|
gloriously amoral; sexually voracious
The Long Blondes tell the truth. ‘Kate Jackson strikes me as the kind of girl you don’t want to be friends with.’ Damn right. The Kate Jackson of these songs is bold, predatory: gloriously amoral, sexually voracious. Take ‘Once and Never Again’. A casual listener would consider this a supportive soliloquey from an older woman to a younger one:
’19, You’re only 19 for god’s sake, oh you don’t need a boyfriend...’
The young woman’s been self-harming because her boyfriend’s gone out with his mates instead of coming round as promised; the narrator’s telling her to set herself free, not cut herself, not take more time off school because of this loser, etc. But this is no gung-ho girlpower anthem: it’s a tale of predatory lesbian desire.

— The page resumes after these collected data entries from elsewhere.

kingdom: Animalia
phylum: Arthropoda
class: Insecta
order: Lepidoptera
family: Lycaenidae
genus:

There’s a lascivious slippage half-way through the song. ‘Oh, I could show you the ropes’, Kate implores. A note of rapaciousness sets in as Kate insists she’ll only have to do it once (the ‘once and never again’ of the song’s title); the song closes with a twist as the repeated refrain ‘I know how it feels to be your age’ morphs into ‘How I’d love to feel a girl your age’, and the listener’s left with the discomfiting sense that the narrator is using the girl’s emotional vulnerability as a means of manipulating her way into the girl’s pants. DARK!